Cronaca di una vittoria annunciata, quella di Dustin Johnson. Già al termine del terzo giro, il numero uno delle classifiche mondiali aveva preso il largo con quattro colpi di vantaggio sugli inseguitori. In più il suo gioco eccezionale in ogni parte del campo lasciava poche speranze ai suoi avversari. Come ci ha ricordato Andrea Vercelli all’inizio dell’ultimo giro, quest’anno DJ è stato una vera macchina da guerra. Negli ultimi sei tornei disputati, questi i suoi risultati: 2° al PGA Championship, vincitore nel Northern Trust, 2° nel BMW Championship, ancora vincitore nel Tour Championship e poi sesto allo U.S. Open e 2° nel Houston Open. Un ruolino di marcia impressionante, degno del Tiger dei tempi migliori.

Nato nel marzo del 1934, il Masters quest’anno, per la sua 84a e insolita edizione, ha celebrato come il vincitore il miglior giocatore di golf oggi in circolazione. Primo nel ranking mondiale, ornai in totale negli anni per oltre 100 settimane, Dustin Johnson (36 anni) aveva fino a oggi nel suo palmarès un solo major vinto (U.S. Open 2016) nonostante ben 18 piazzamenti nei primi dieci. E senza contare i 23 successi sul PGA Tour. Sei di questi, a un passo dal record assoluto di Woods, li ha conquistati nei WGC, le gare più importanti dopo i major e insieme a The Players.

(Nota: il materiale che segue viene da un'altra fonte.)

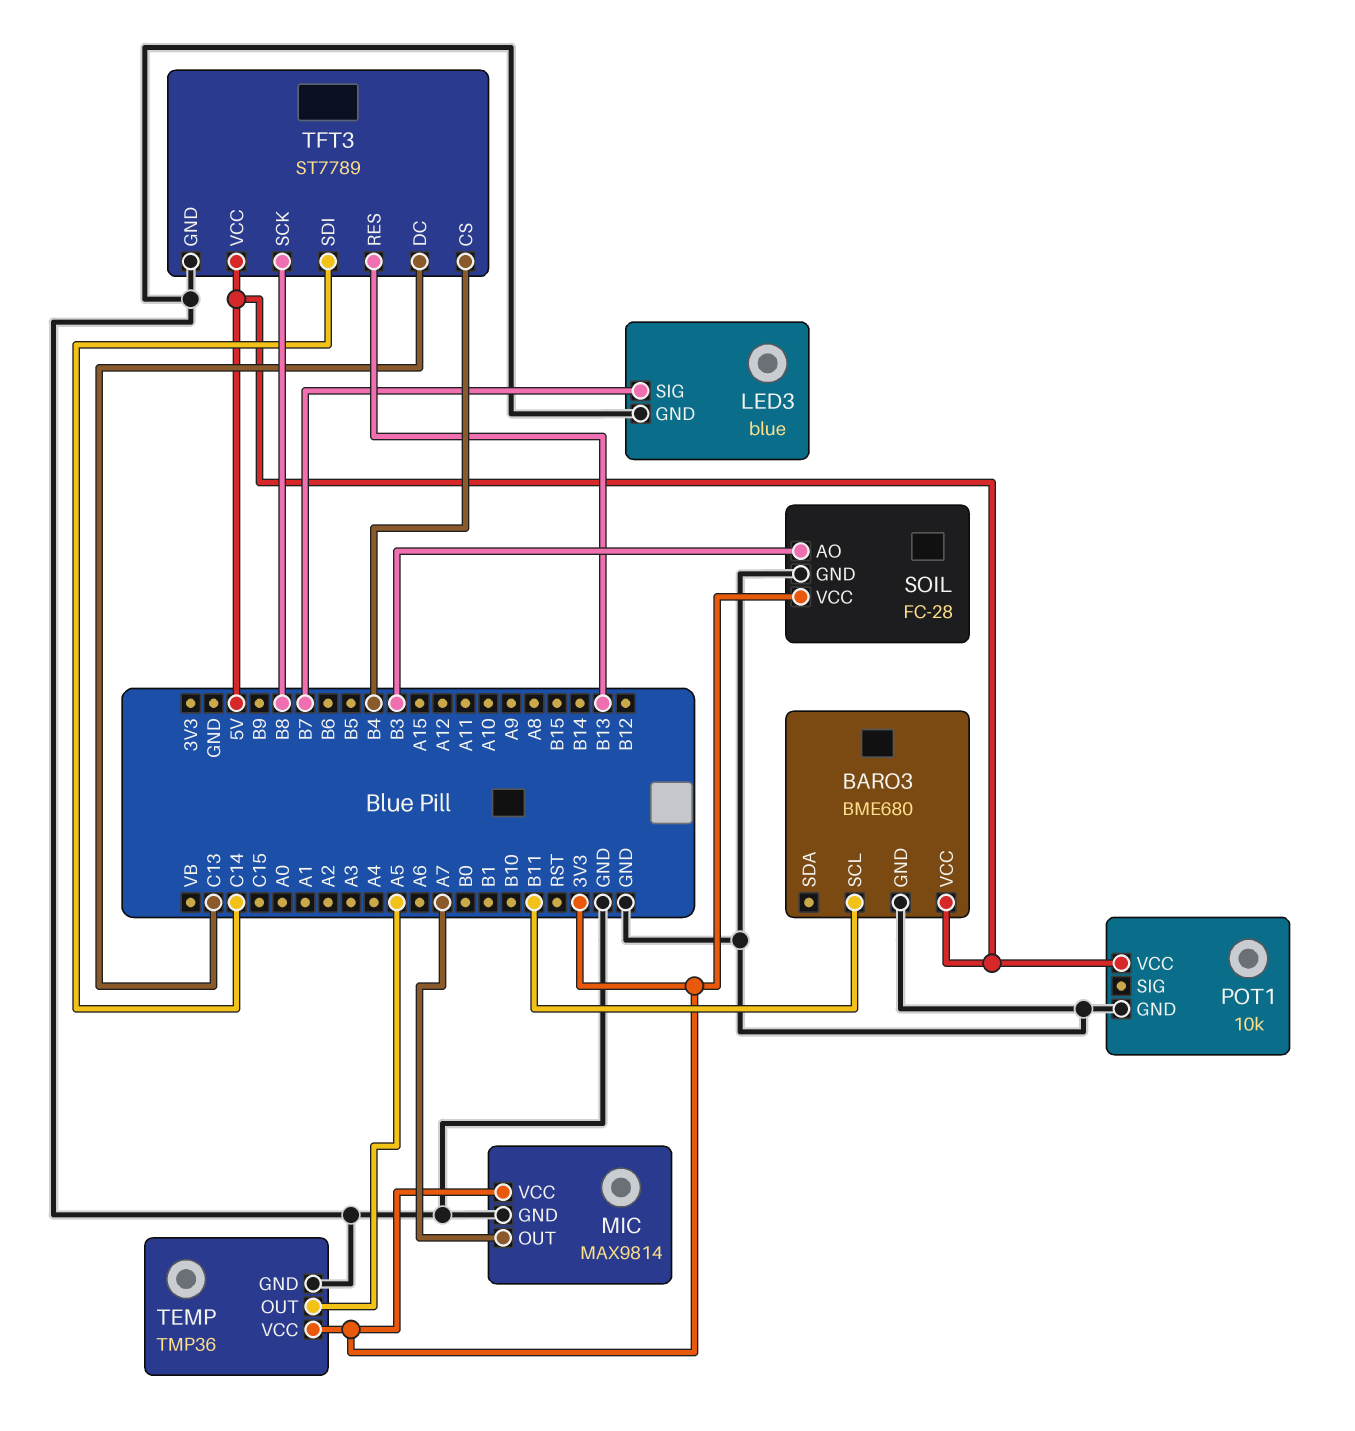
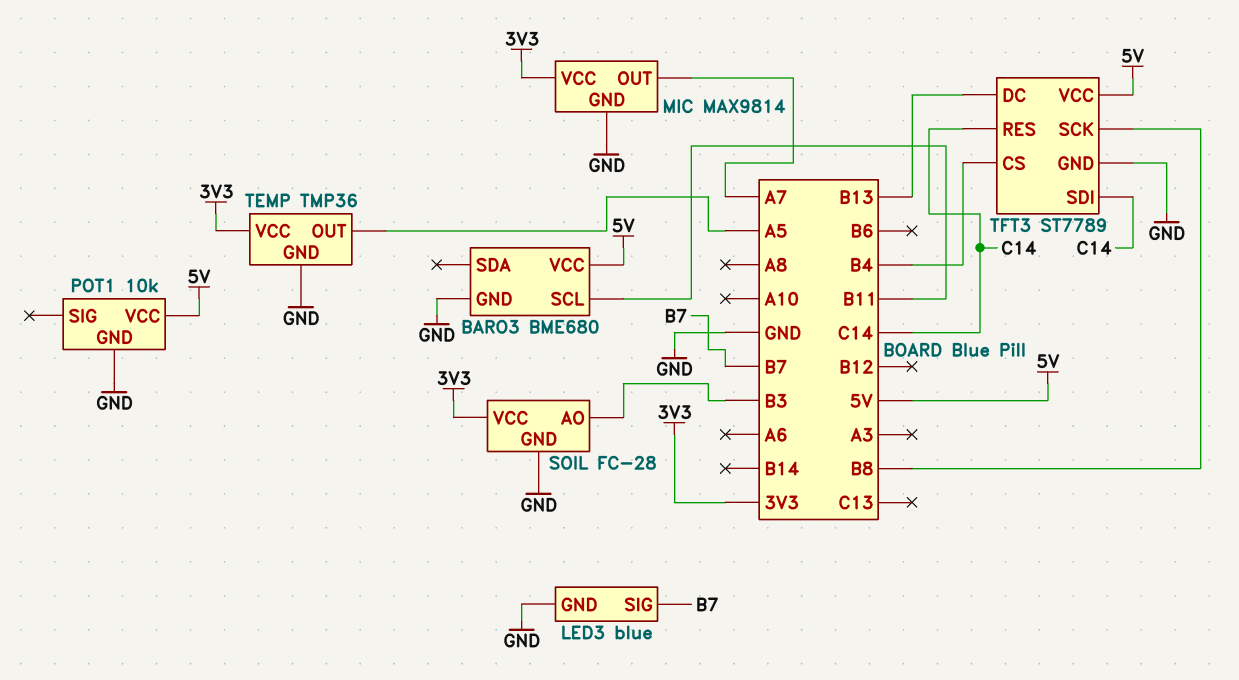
TFT3 pin DC: C13 -> B13
TFT3 pin RES: B13 -> C14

Un fuoriclasse impassibile

Sul campo oggi non ha tradito la minima emozione, anche quando, dopo il birdie della 3,  ha segnato due bogey (4 e 5) che avrebbero potuto riaprire la gara. A quel punto infatti aveva solo un colpo di vantaggio sull’australiano Cameron Smith e due sul coreano Sungjae Im. Non è stato così. Dustin Johnson ha ripreso la sua marcia verso una meritatissima vittoria non commettendo più un errore, giocando con grande prudenza tattica, ma comunque segnando sullo score ben altri cinque birdie. Sono arrivati alla 6 e alla 8, seguiti poi dal trittico 13, 14, 15. Con un bellissimo score finale (268, – 20, 65, 70, 65, 68) Dustin ha lasciato tutti ben distanti. E stabilisce il record di tutti i tempi per lo score più basso, cancellando i -18 di Woods (1997) e Jordan Spieth (2015).

Secondi pari merito (-12) Cameron Smith e Sungjae Im, che hanno comunque tenuto botta come veterani, nonostante i 27 anni del primo (quarta apparizione al Masters) e 22 del secondo. A seguire Rory McIlroy, che deve maledire il suo primo giro in 75, e il sudafricano Dylan Frittelli (-11). Alle loro spalle, il taiwanese C. T Pan, Brooks Koepka e lo spagnolo Jon Rahm, settimi con 278 (-10 (-10).

Strepitoso come sempre l’Augusta National. Anche nel primo Masters autunnale della storia, il campo si è dimostrato in condizioni straordinarie. La mancanza di tribune e pubblico, se da un lato ha rappresentato una evidente mancanza, dall’altro ha permesso di gustare meglio il disegno delle 18 buche. E i celebri fiori che trionfano in primavera erano ovviamente un ricordo, ma la cornice verde di metà autunno ci ha lasciato lo stesso senza fiato. Unica annotazione, i green ci sono sembrati appena appena meno veloci del solito e quindi più abbordabili. Un dato che crediamo inevitabile vista la stagione.

Il 10 di Tiger

Resterà purtroppo nella storia del Masters anche il terribile +10 di Tiger al maledetto par 3 della 12, già devastante negli scorsi anni per Jordan Spieth e il nostro Francesco Molinari. Primo colpo in acqua, penalità, terzo in acqua dalla dropping area, penalità, quinto nel bunker dietro il green. Da posizione impossibile, palla che dal green è finita ancora in acqua. Penalità, approccio corto dal bunker in green. A chiudere, i canonici due putt.

Pazzesca però la capacità di assorbire una delle peggiori buche della sua vita. Tiger è rimasto a dir poco impassibile. E po, nelle sei buche che mancavano alla fine, ha tirato fuori tutto il suo orgoglio. Ben cinque i birdie sullo score, che l’hanno quindi riportato sotto par, a -1. Chapeau Tiger, sei sempre il Fenomeno.